** Opening Records supplied block **
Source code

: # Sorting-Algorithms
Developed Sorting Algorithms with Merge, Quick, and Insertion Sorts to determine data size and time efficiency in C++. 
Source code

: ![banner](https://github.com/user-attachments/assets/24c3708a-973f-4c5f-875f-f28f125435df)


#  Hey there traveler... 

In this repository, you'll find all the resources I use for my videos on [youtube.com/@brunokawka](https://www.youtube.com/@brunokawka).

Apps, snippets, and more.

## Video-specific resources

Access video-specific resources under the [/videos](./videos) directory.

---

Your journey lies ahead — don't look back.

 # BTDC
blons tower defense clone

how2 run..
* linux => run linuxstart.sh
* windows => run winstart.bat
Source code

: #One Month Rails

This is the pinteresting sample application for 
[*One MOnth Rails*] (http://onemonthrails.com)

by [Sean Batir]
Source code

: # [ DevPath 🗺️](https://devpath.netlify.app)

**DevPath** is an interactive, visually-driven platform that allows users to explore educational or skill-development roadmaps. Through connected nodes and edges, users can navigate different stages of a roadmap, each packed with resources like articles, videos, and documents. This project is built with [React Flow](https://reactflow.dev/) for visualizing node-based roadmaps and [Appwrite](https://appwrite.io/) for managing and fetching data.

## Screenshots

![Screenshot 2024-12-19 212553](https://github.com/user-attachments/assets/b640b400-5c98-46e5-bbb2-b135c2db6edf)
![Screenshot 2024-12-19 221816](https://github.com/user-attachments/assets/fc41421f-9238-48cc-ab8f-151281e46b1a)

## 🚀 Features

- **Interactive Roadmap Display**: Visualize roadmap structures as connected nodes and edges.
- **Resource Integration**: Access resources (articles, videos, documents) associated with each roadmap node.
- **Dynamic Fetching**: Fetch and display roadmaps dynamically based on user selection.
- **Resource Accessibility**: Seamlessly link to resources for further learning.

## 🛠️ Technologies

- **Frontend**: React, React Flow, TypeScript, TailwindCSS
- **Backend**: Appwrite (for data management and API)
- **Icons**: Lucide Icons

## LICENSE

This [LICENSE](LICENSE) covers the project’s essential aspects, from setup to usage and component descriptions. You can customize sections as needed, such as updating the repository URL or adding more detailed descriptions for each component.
** Closing Records supplied block **
Goal of the exercise:
For the records above, state how many lines include "with", giving no more than the number.

Answer to this problem:
3